-- DOCUMENT SEGMENT --
*** Begin section ***

Next, I used the DWORD crunching because I didn't want to make a bunch a special states for each type of function you can get from an input device. If did do it that way, I would have separate actions defined for all types of controls. That seams pointless to me because I can just use MAKEDWORD(), HIWORD() and LOHWORD with a single DWORD and get all the information with only use one type of function. Much like the way a message procedure handles these things.

You said that actions only worked with menus??? I never said that, what I said was that you have to configure the actions in a menu, but all actions work regardless. This is the same thing as you described "specially designed menu system".

I think mine is a little better because I don't have so many IDs for things. Each device attached to the system is enumerated. Next, mapping is enabled for those devices if the user chooses to use them. If they do want to use those devices, then they just configure them and save the configuration so they don't have to keep configuring it all the time.

Any ways, each device has it's own set of action maps. Not every control is mapped an list of only the maps the user specified, the device has. Each time the input is updated, each VALID does...

1. ) Scan for input
2. ) Start with first action map list element
3. ) Read control data specified by action map
4. ) Call the action function if needed.
5. ) Move onto the next action in the list
6. ) Done!

I'm thinking that I don't even need the DWORD thing really. I can just use an int or something and have separate functions for moving left, right and what not and just use the int parameter as an offset. What I'm trying to do is not have a bunch of function types for things and use just one time. Most of the input is pretty much the same. Like, mouse coordinates are given by offset from the center screen position. Like wise, axis or POV coordinates are given in offsets from 0.

I was thinking about using a special class that is half abstract. Half abstract because some accessory functions are implemented but a process input method would be pure virtual. This way I could derive state classes that contain their own data and special implementation that handles things and the input gets sent to it each frame.

*** End section ***

Keypoint coordinate data

*** Begin section ***

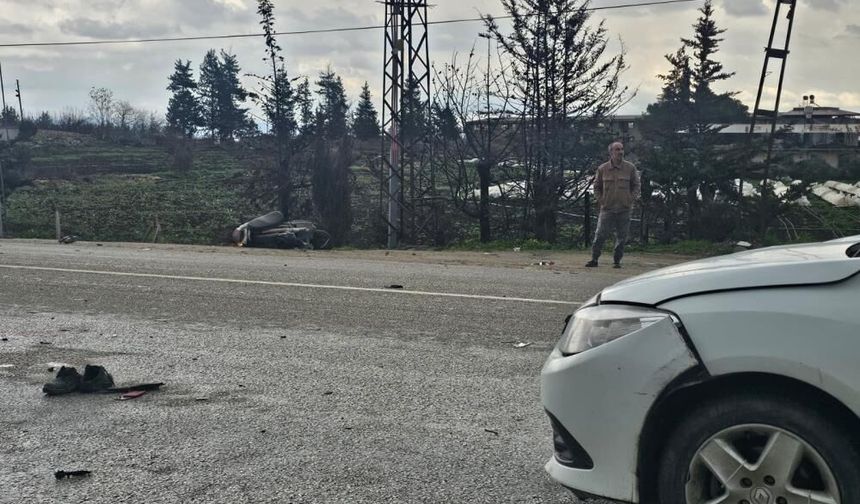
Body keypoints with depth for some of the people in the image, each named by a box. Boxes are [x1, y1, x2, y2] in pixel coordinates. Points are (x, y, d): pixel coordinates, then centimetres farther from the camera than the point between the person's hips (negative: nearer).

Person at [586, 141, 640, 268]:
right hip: (607, 208, -1)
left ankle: (617, 260, 14)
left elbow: (636, 186, 11)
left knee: (621, 237, 4)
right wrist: (600, 199, 2)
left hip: (624, 209, 1)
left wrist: (632, 199, -1)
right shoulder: (602, 169, 2)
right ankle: (594, 259, 4)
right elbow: (597, 187, 13)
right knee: (600, 235, -4)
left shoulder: (630, 168, 3)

*** End section ***

-- APPLY WHAT YOU READ --
1. Repeat the input-handling post word for word, everything from "I was thinking" down to "it each frame.".
2. Gather every line of the listing that contains the word "right".
The input-handling post and the listing are unrelated material.

-- LIST OF ANSWERS --
1.
I was thinking about using a special class that is half abstract. Half abstract because some accessory functions are implemented but a process input method would be pure virtual. This way I could derive state classes that contain their own data and special implementation that handles things and the input gets sent to it each frame.

2.
right hip: (607, 208, -1)
right wrist: (600, 199, 2)
right shoulder: (602, 169, 2)
right ankle: (594, 259, 4)
right elbow: (597, 187, 13)
right knee: (600, 235, -4)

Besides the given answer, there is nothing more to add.